Bouh !Dans mon enfance, l’appartement était assez grand pour loger toute la grande famille que nous formions. J’étais la plus jeune et peu à peu, les uns et les autres sont partis. Je n’étais jamais complètement rassurée pour dormir quand l’appartement était vide de toute présence autre que la mienne. Dans l’enfance, j’avais comme beaucoup d’enfants peur de ce qui pouvait surgir du dessous du lit. En grandissant, j’ai pris l’habitude de dormir en ayant le moins possible une porte ou une fenêtre derrière la tête. Lorsque j’ai dormi sur une mezzanine, je pouvais y déroger, car du coup, il y avait une distance et je n’avais pas une ouverture potentielle juste derrière mon crâne. Pour les autres lieux où j’ai vécu, j’avais spontanément placé le lit dans une position où je pouvais voir porte et fenêtre.

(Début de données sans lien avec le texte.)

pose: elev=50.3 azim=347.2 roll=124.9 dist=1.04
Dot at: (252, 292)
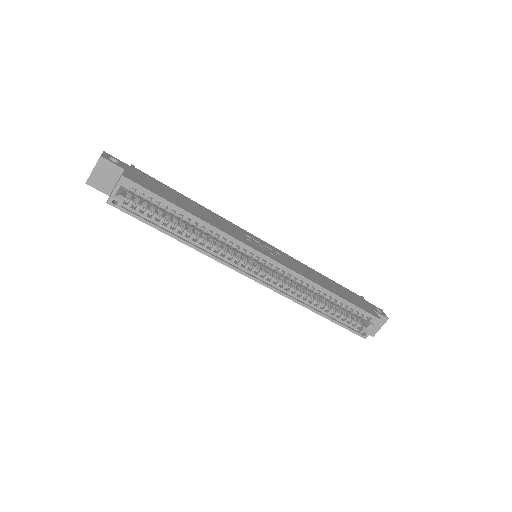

L’habitude est restée et je croyais que c’était enraciné comme une peur. Pourtant, pour des raisons notamment pratiques, j’ai effectué des changements dans mon appartement. Du coup, je dors dans une pièce où la porte est en arrière de la tête du lit. À mon grand étonnement, j’ai réussi à très bien y dormir, sans même trop y penser. Parfois, pas besoin d’années de thérapie pour se déprendre de ce qui semble entraver son bien-être. Il suffit d’essayer et ce peut être le bon moment pour simplement endormir ses peurs.